__Selected extract__:
—————
Public Watchdog.org

Maine East Up, Maine South MIA In Latest U.S. News Rankings

05.08.17

A year ago the 2016 U.S. News & World Reports rankings of Illinois high schools had Maine South at 45th, Maine East at 63rd, and Maine West MIA. In our 4.22.16 post we bemoaned the fact that Maine South’s 45th place ranking was down 16 places from 2012, and that the “college readiness” rating was an unimpressive 40.8%.

But that was then, this is now. But once again we now have good news and bad news.

First, the good news: Maine East leaped from 63rd place to 37th!

Now the bad: Maine South fell out of the rankings entirely – meaning it didn’t even come in among the top 100.

According to the article in last week’s Park Ridge Herald-Advocate (“Maine East ranks 37th in state on new ‘Best Schools’ list,” May 2), U.S. News ranks schools based on: (a) reading and math results on high school proficiency tests; (b) whether “disadvantaged” student groups — identified as black, Hispanic and low-income — “performed at or better than the state average for the least-advantaged students; (c) graduation rates; and (d) how the schools prepare students for college-level work using data from Advanced Placement exams.

Maine Twp. High School District 207 Supt. Ken Wallace, not surprisingly, offered explanations that don’t seem internally consistent.

According to the H-A article, Wallace blames “flawed” state PARCC testing, unequal comparisons between schools, and Maine South’s failure to meet the performance threshold for black, Hispanic and low-income students. He also claimed that while District 207 gave the PARCC math and language arts exams to its freshman, other districts tested older students; and other districts may have selectively tested only their better students.

That might explain South’s plummet, but how does that explain East’s simultaneous rise?

We don’t know but, not surprisingly, Wallace’s explanation didn’t wash with Robert Morse, chief data strategist at U.S. News. As reported by the H-A, Morse claimed the test score comparisons across schools “are generally reliable” and that “[t]o the extent that any comparisons are unfair, in this particular case, Maine South and Maine West would have both been advantaged by the fact that they tested their students in ELA I, the easier ELA assessment.”

Morse went on to explain that because South and West didn’t pass step one of the U.S. News methodology because their performance was no better than might be expected, “given their proportion of students identified as economically disadvantaged.”

Wallace remained defiant, claiming that once D-207 schools start using the SAT the comparisons with other schools will be “apples to apples.”
—————
__Dataset rows__:
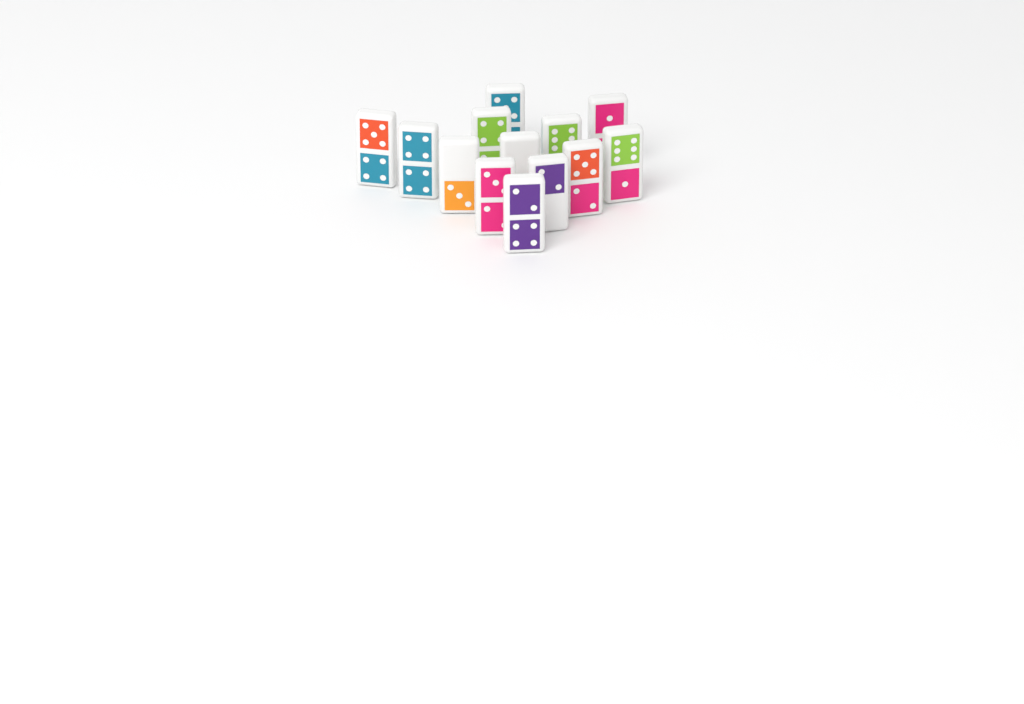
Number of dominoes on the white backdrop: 13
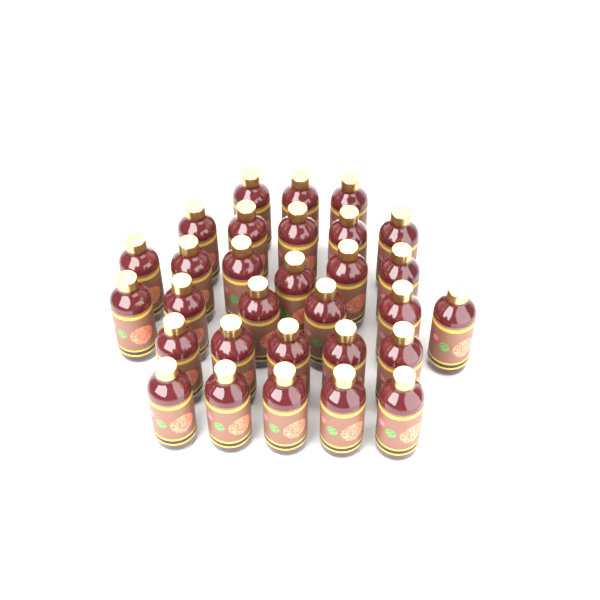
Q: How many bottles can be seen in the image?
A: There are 30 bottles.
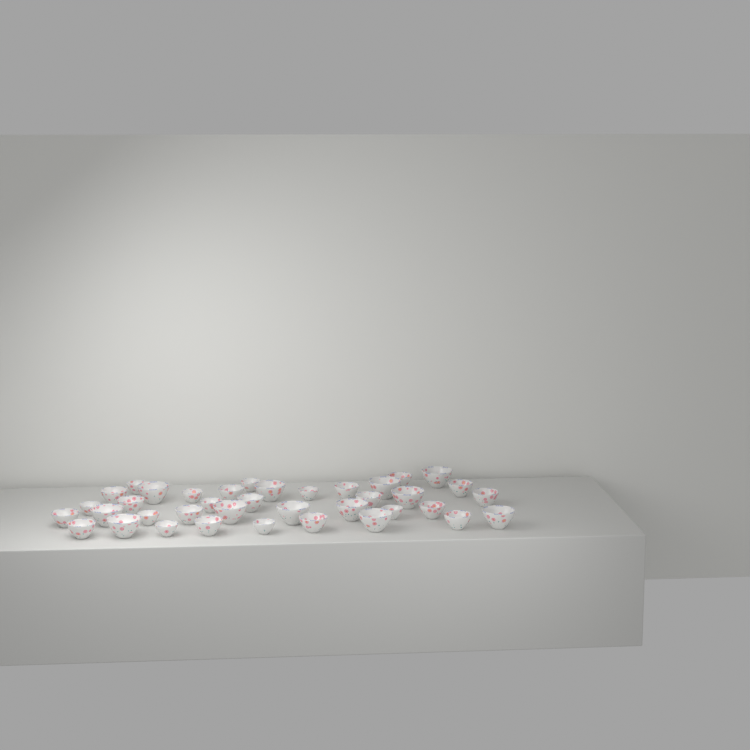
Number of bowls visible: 38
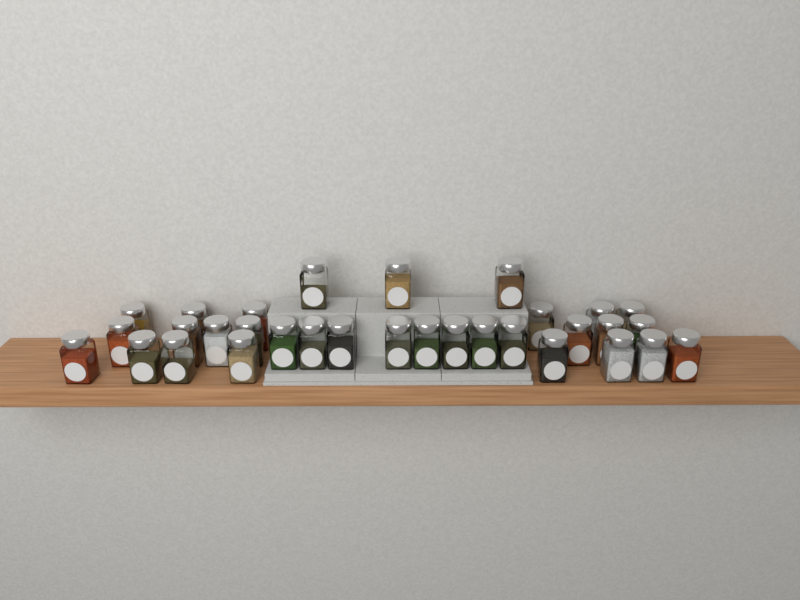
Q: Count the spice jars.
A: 32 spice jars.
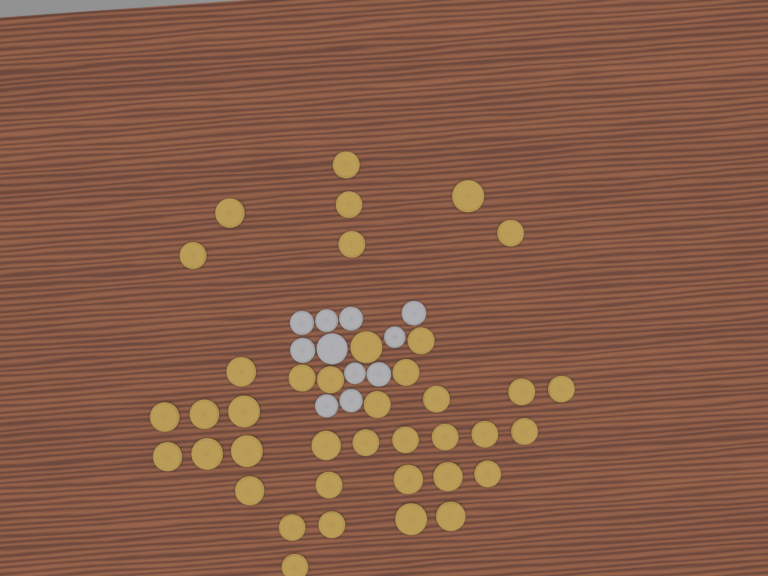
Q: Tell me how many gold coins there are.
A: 39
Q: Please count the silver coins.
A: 11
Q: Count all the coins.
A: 50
—————
__Work to complete__:
a) Answer these questions from the post on school rankings, one line each:
(i) What place did Maine East reach in the new rankings?
(ii) What is Robert Morse's position at U.S. News?
(iii) Which test does Wallace say D-207 schools will start using?
b) Render the stretch of the records from the line containing "Q: How many bottles can be seen in the image?" through the end of the records as a Markdown table with the columns No. and Line, one numbered row per line. Leave out the pictures.

__Worked solutions__:
a)
(i) 37th
(ii) Chief data strategist
(iii) The SAT

b)
| No. | Line |
|---|---|
| 1 | Q: How many bottles can be seen in the image? |
| 2 | A: There are 30 bottles. |
| 3 | Number of bowls visible: 38 |
| 4 | Q: Count the spice jars. |
| 5 | A: 32 spice jars. |
| 6 | Q: Tell me how many gold coins there are. |
| 7 | A: 39 |
| 8 | Q: Please count the silver coins. |
| 9 | A: 11 |
| 10 | Q: Count all the coins. |
| 11 | A: 50 |